Book Review: The Alchemist by Paulo Coelho


Alhambra, Granada, Spain.  Suggested reading: Joel Osteen: Enlarging the Circle of Love

Book review by Nasir Gondal MD, Medical Oncologist, New York, USA

A dear friend of mine was planning to go to Spain. We exchanged some notes and he wanted me to read this book. In a few days the book arrived in the mail.

I had not heard about the book or the author before. My daughter had. The book has been sold more than 30 million copies. It has the Guinness World Record of being the most translated book by a living author.

The original book is in Portuguese and the writer is Paulo Coelho, a Brazilian. Traveling through Andalusia, he found his calling to be a writer. He never looked back.

What a book! It is easy and quick to read. It reminded me of the Tales of Alhambra by Washington Irving.  Old folklore stories retold by Irving talk about the lives of Andalusians. Long after the Moors were gone, there was still a fascination with them. They were thought to posses secret powers, left hidden secrets and had the power to converse with nature at a different level.

This book, the Al Chemist, takes that fascination to another level. It takes a young ambitious Andalusian shepherd, Santiago across the sea to Tangier, and then ultimately to the Pyramids.

Santiago, a shepherd by choice, wants to see the world. He loves to read books but is full of innate wisdom and learns from the nature and surroundings. He longs to see the girl he saw once and spends the whole year to get back to her. On the way destiny takes him on another path. He stumbles into a fortune teller and a self proclaimed king. He is told that he has to find his personal path and a hidden treasure is waiting for him at the Pyramids.

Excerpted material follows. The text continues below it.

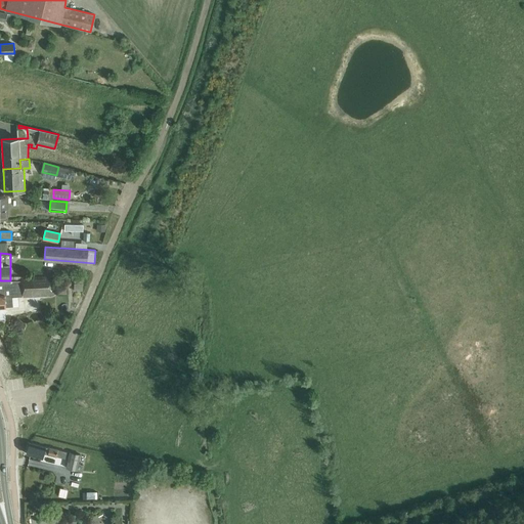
[(0,307),(6,307),(6,305),(13,305),(12,299),(17,298),(17,297),(54,295),(54,276),(22,277),(22,280),(10,280),(0,280),(0,307)]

Taught to watch for the signs and omens, he embarks on a journey which takes him to far away lands, where he has failures and successes. He experiences closely the realities of life, learns from his own intuitions, masters new trades, helps others find their personal paths, travels across the desert, earns the trust of Arab chieftains, and finds the love of his life in Fatima, a girl of the oasis.

Although being sought by a fellow traveler, it is Santiago who wins the heart of the the Al Chemist, a bicentenarian living in the oasis,  who knows the art of turning lead into gold. The Al Chemist is convinced of the boys earnestness of desire, accompanies him through rest of the turbulent journey, and ultimately helps him reach the Pyramids, where the boy has to find his hidden treasure alone.

It is here, that he finds out the true meaning of treasure. It was always within his possession. He just have to go back and get it.

Highly symbolic, it tells the story of a relatively modern time, just one hundred year old, in a language of early post-Moorish era.

It is the story of finding one’s calling and as it says, when you are about to realizing your Personal Legend, the whole world conspires to help you.

You feel like you are reading a tale out of Arabian Nights, Alif Laila,

The popularity of the book tells me that in this day and age of artificial wisdom, there is still a longing rustic stories told in the simple language of heart.